**TEXTO DEL EJERCICIO**:
......

El propósito del estado es proteger la vida, libertad y propiedad de las personas, sin distingo de clase, posición, o condición. Esto incluye jóvenes y ancianos, débiles y poderosos, claros y oscuros, hombres y mujeres que habitamos el territorio salvadoreño, alguna vez parte de la República Federal de Centroamérica.

El controversial derecho a la propiedad comienza por nuestro cuerpo, pensamientos y sentimientos, que no son apropiación indebida, sino derecho irrenunciable, reconocido y protegido por el estado.

La protección de nuestra vida, libertad y propiedad es responsabilidad del individuo, pero también la fuerza colectiva, supuestamente justa, puede garantizar nuestros derechos individuales, que son anteriores y superiores al estado.

La vida es el principal derecho, seguida por la libertad, que implica poder decidir sobre lo propio, que no es lo apropiado porque nos pertenece, comenzando con la dignidad. De allí la importancia de nuestro cuerpo, pensamientos y sentimientos, que son nuestra principal propiedad, igual que la intimidad, que convertimos en razón de estado.

Cualquier desviación, o exageración de esos propósitos estatales amerita ser corregida de inmediato por los responsables individuales, pero también por quienes nos representan en el gobierno, cuyos propósitos no deben contrariar los del estado que representan.

El interés general se basa en defender esos derechos individuales, que no son contrarios a la vida en comunidad, a menos que los abusemos con engaño. Para defenderlos nos organizamos en instituciones especializadas que llamamos gobierno, pero estas han crecido en forma tan desordenada y desproporcionada que nos parecen insostenibles.

Lo importante es recuperar nuestra función política, no condenar la clase dirigente, que es parte de la ciudadanía. Para ello necesitamos comparar los costos y beneficios del estado, cuyo resultado neto parece ser deficitario debido a nuestra falta de visión política.

Debemos repensarlo, tomando en cuenta lo que esperamos y lo que podemos. Durante años hemos esperando que el estado haga cosas para las que no ha sido concebido. Los costos de esa exageración son preocupantes si los comparamos con el escaso beneficio social, lo cual nos obliga a repensar lo esperado en cuanto a protección de derechos y provisión de servicios públicos. No se le pueden pedir peras al olmo, ni perotes a la guayaba.

......

**OBJETIVO DE LA TAREA**:
Retome el texto sobre el propósito del estado justo después de su última oración y prosiga la argumentación con el mismo tono.

......

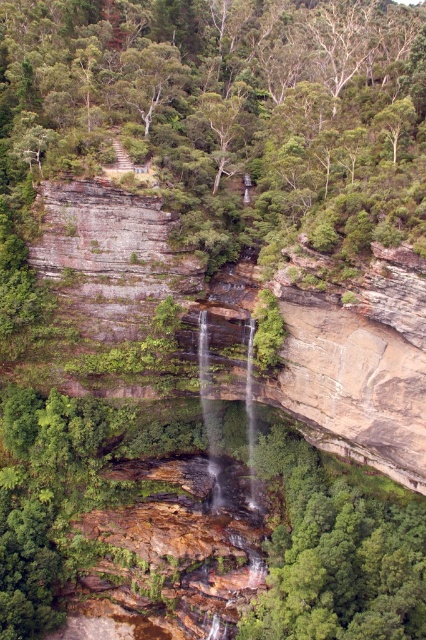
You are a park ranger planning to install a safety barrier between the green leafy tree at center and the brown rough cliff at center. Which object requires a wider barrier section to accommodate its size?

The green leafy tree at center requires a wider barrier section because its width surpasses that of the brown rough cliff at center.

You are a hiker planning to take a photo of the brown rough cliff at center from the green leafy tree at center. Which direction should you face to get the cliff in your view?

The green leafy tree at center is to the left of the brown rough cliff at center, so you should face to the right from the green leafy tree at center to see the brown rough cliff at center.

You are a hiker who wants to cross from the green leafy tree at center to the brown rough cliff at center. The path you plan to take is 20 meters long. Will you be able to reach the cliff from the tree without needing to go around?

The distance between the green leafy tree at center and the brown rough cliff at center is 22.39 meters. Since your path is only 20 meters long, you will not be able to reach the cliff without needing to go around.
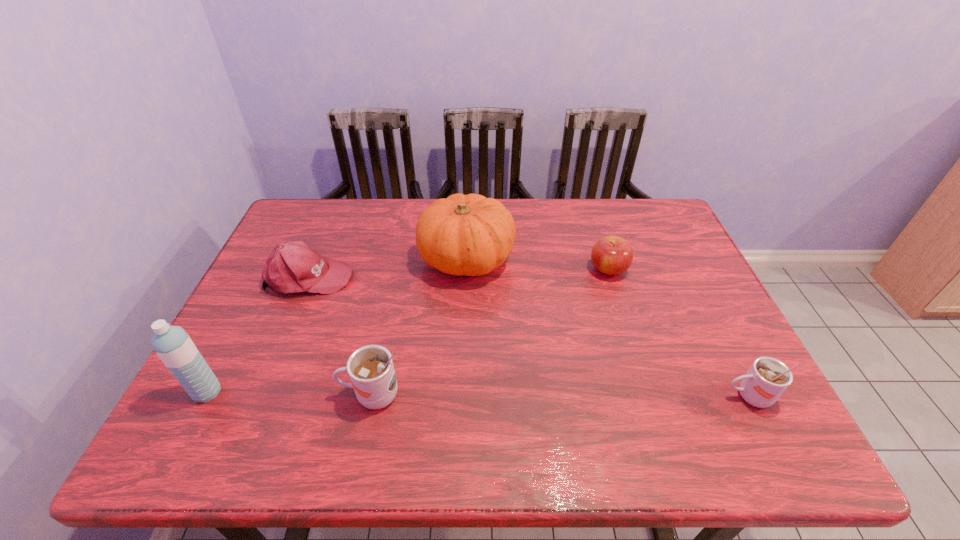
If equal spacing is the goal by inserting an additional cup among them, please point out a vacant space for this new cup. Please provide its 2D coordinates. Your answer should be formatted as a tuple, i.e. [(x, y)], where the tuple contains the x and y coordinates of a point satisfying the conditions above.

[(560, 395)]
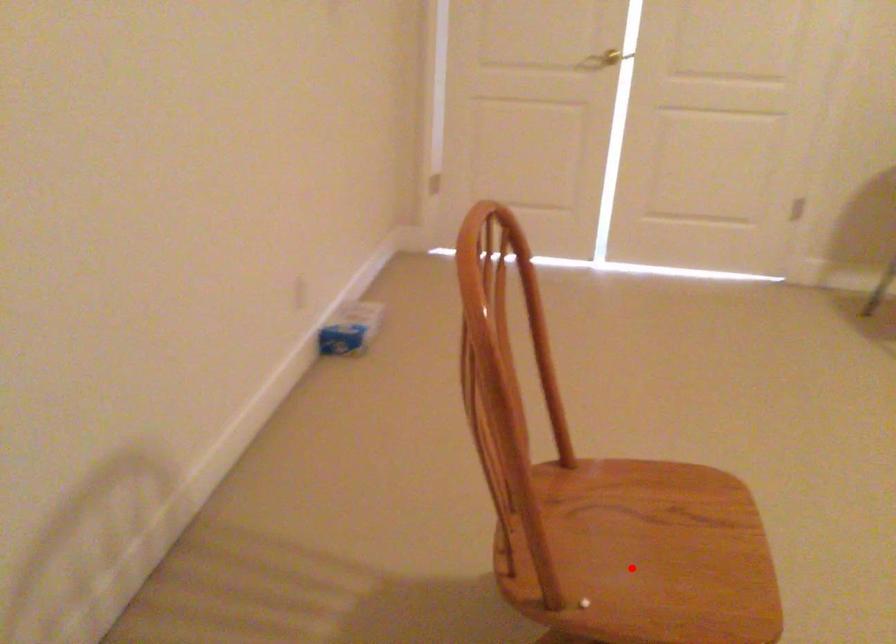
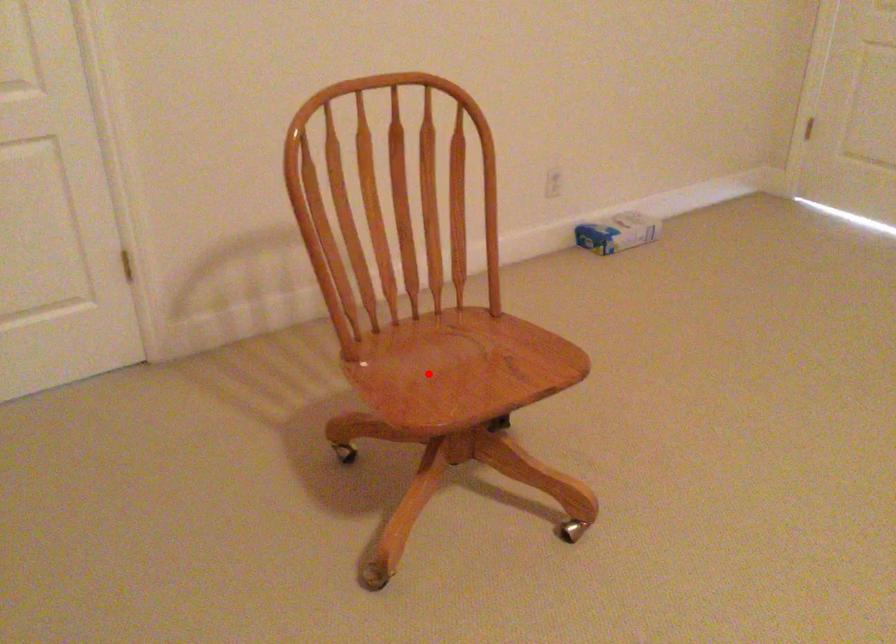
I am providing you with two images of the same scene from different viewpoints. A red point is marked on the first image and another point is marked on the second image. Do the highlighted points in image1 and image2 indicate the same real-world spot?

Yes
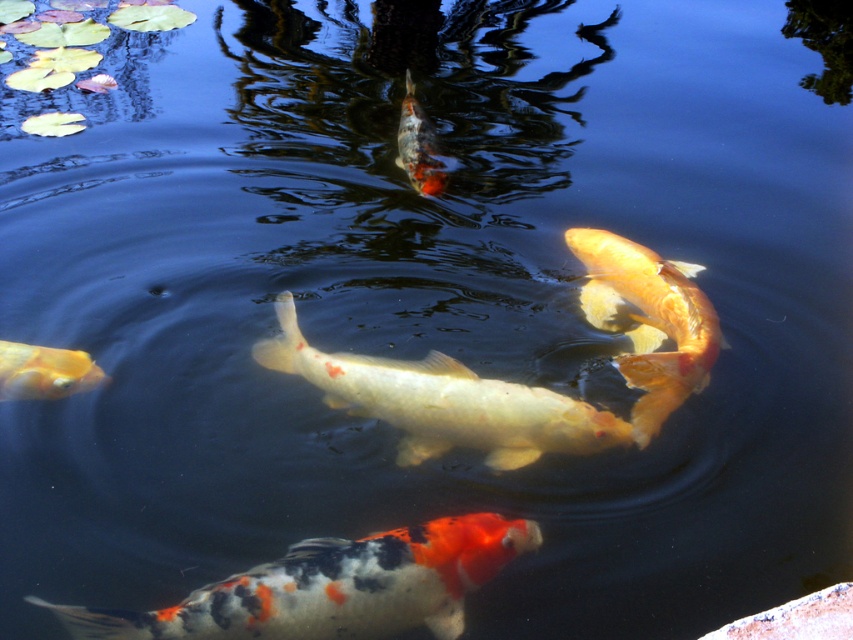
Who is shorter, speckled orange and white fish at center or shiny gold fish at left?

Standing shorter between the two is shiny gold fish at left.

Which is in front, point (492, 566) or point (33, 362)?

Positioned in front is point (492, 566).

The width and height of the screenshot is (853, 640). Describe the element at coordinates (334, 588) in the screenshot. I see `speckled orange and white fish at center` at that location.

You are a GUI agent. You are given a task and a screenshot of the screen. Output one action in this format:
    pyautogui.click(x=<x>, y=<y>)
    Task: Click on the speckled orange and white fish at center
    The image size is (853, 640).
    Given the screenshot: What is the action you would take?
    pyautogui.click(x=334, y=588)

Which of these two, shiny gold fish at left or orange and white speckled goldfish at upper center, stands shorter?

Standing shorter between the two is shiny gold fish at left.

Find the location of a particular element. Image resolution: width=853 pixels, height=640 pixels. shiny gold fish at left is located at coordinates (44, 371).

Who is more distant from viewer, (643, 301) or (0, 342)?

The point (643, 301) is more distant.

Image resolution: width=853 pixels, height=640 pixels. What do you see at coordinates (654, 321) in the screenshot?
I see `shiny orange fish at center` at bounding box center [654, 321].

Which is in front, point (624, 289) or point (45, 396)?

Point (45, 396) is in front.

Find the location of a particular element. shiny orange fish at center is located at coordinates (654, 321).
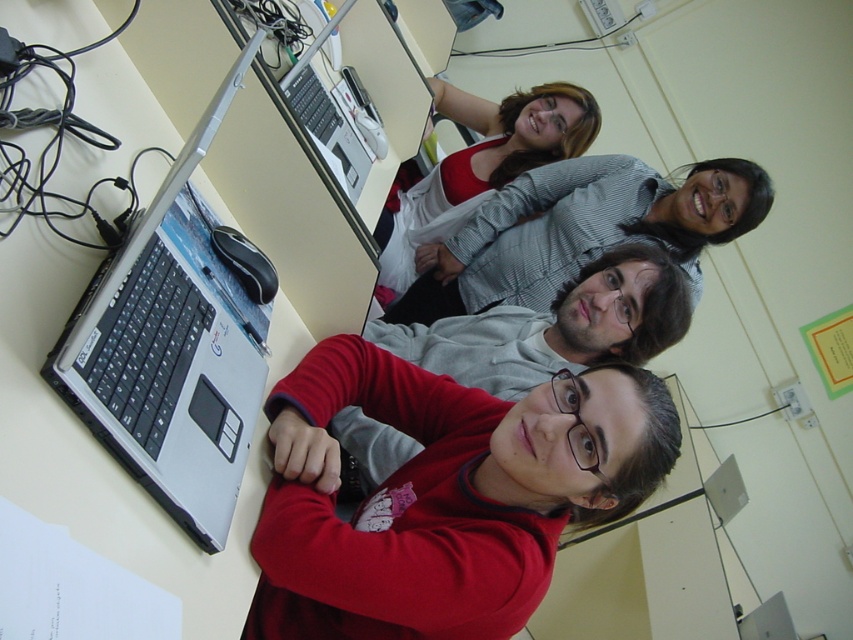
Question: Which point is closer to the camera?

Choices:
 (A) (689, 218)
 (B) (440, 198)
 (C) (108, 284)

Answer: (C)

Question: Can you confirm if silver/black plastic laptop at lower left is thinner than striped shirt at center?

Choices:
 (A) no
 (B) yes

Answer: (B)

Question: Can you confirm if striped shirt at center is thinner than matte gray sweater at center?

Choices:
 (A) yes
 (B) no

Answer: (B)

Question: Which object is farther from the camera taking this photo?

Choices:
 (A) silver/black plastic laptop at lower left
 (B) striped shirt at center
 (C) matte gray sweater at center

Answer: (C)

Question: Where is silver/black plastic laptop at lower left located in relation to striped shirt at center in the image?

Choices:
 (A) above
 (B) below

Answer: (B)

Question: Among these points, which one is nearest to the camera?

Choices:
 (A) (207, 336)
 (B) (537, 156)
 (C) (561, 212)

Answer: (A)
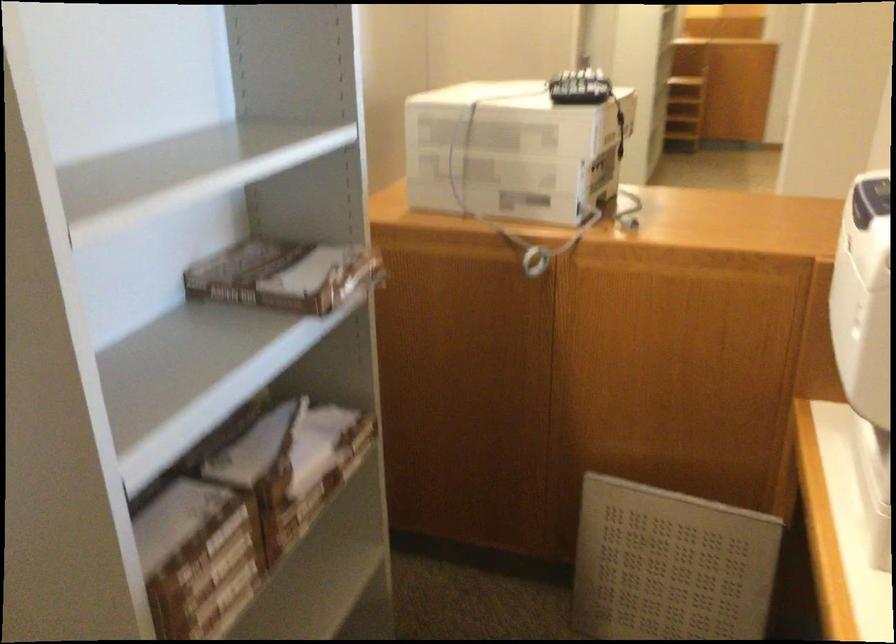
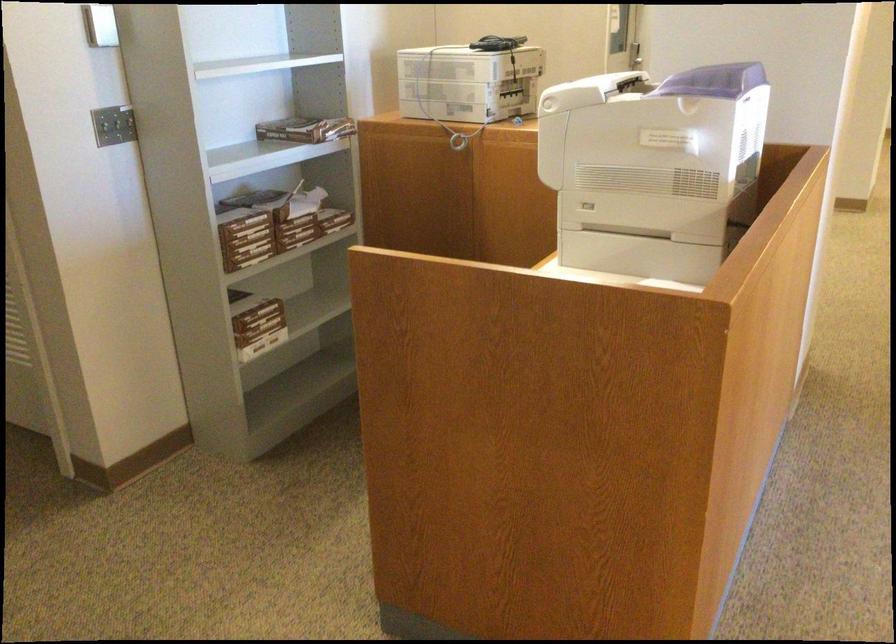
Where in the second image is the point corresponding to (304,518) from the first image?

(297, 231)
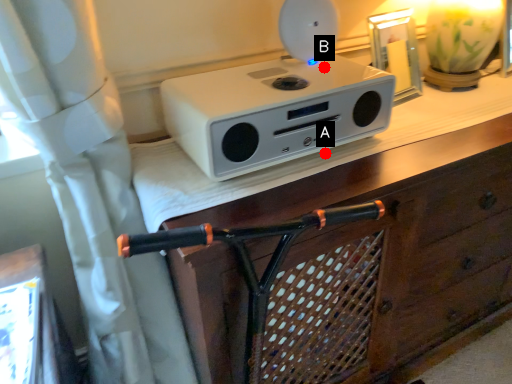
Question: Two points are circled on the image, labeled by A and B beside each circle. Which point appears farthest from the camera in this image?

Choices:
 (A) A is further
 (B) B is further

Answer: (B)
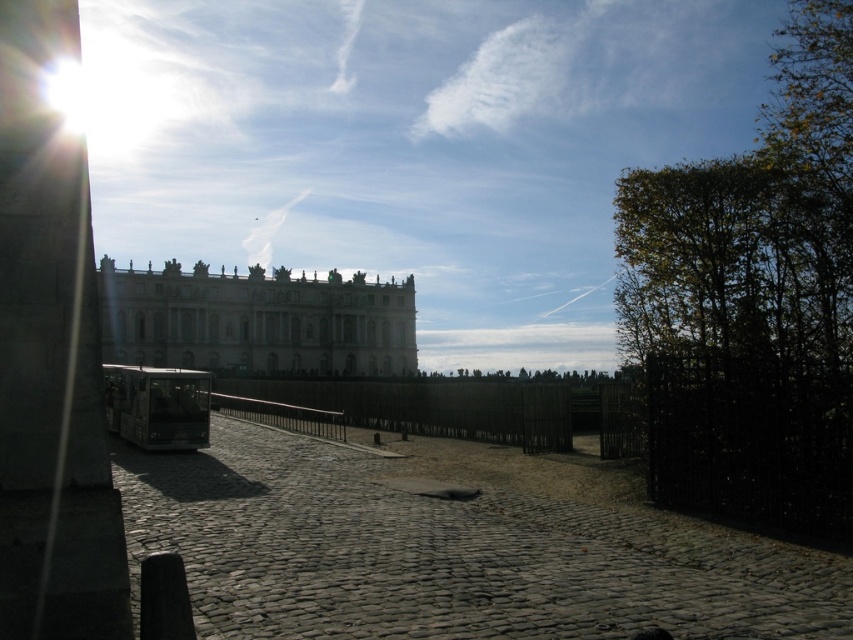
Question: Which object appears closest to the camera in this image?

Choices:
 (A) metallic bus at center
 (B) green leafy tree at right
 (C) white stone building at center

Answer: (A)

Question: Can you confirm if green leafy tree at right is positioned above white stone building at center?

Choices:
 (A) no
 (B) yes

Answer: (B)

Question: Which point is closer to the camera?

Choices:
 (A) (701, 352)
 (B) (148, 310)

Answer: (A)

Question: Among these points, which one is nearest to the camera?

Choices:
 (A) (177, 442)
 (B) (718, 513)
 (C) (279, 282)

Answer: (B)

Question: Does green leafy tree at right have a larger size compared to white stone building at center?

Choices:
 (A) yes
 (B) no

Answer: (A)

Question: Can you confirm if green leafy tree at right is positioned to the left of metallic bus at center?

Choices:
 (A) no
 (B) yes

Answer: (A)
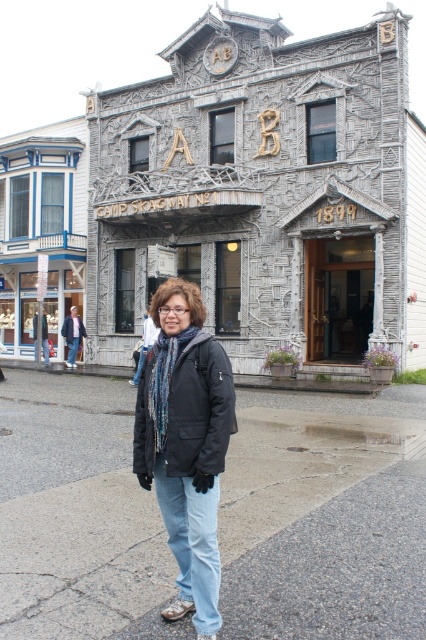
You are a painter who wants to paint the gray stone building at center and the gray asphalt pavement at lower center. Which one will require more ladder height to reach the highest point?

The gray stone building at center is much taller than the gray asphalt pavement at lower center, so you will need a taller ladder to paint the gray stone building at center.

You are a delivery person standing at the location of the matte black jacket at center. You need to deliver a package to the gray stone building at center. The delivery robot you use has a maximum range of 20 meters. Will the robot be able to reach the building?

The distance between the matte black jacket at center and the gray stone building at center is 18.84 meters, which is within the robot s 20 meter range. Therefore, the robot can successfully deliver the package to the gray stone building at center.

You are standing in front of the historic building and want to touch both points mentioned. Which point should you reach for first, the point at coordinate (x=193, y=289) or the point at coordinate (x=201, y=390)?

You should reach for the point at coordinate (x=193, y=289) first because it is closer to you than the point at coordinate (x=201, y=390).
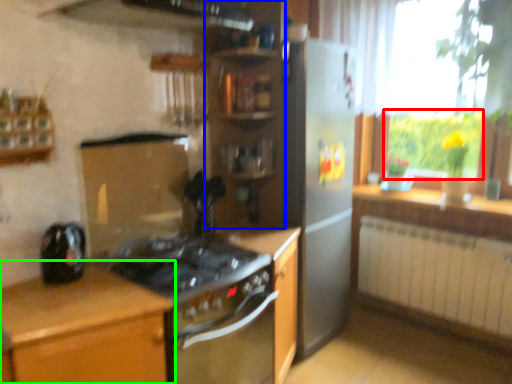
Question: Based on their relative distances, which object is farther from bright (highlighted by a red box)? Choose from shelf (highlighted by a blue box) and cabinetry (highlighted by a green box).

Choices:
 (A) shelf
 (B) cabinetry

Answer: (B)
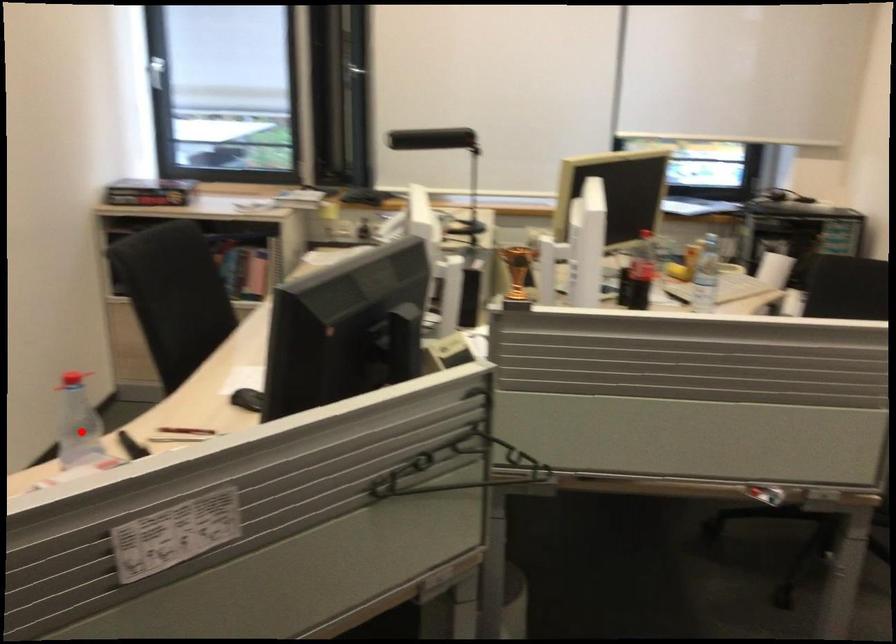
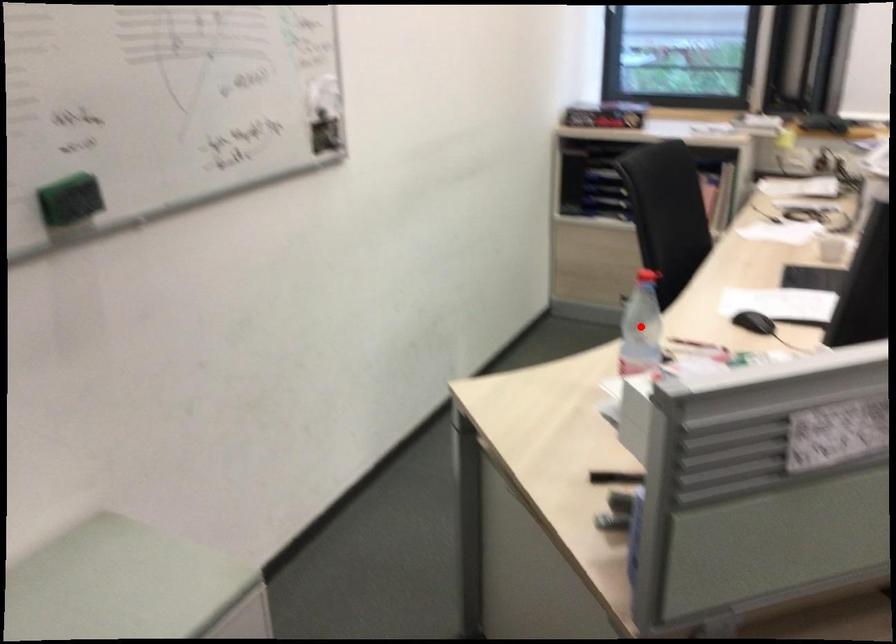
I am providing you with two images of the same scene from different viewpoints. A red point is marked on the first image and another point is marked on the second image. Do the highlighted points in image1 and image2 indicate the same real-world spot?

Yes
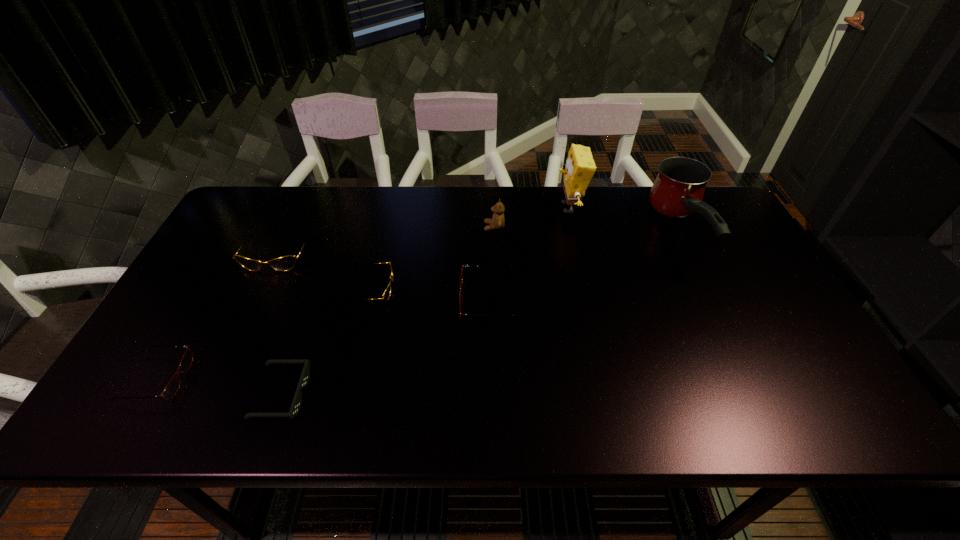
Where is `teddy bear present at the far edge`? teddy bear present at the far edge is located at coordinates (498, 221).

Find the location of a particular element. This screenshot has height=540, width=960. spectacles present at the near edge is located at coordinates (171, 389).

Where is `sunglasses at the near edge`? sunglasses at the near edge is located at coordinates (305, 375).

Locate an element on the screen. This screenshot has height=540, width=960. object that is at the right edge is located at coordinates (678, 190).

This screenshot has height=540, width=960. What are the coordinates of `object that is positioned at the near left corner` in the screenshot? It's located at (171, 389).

......

**RESPUESTA REDACTADA**:
Todo estado origina en nuestra necesidad de protección y en la capacidad de nuestros gobernantes, o clase dirigente, para satisfacerla. Garantizar la vida, libertad y propiedad de nuestros pensamientos y sentimientos es una hazaña difícil. Pero si el estado no puede garantizar esos derechos fundamentales, ¿valdrá la pena seguir sufragándolo con tributos? Si su costo es demasiado alto en comparación a los beneficios sociales obtenidos, ¿será posible equilibrarlos, tomando en cuenta la inseguridad, injusticia y desventajas prevalecientes? ¿Cuáles son los servicios públicos que necesitamos, tomando en cuenta el principio de subsidiariedad? ¿Será necesario tanto ministerio, dependencias y autónomas?

Si examinamos lo sucedido desde el señorío podremos comprender nuestras equivocaciones para tratar de corregirlas. Pero no podemos esperar que el estado haga todo, especialmente lo que no le corresponde, así que hay que redefinirlo. Debemos comenzar por descartar lo superfluo, lo sucedáneo, para no cargar con tanto exceso y exageración.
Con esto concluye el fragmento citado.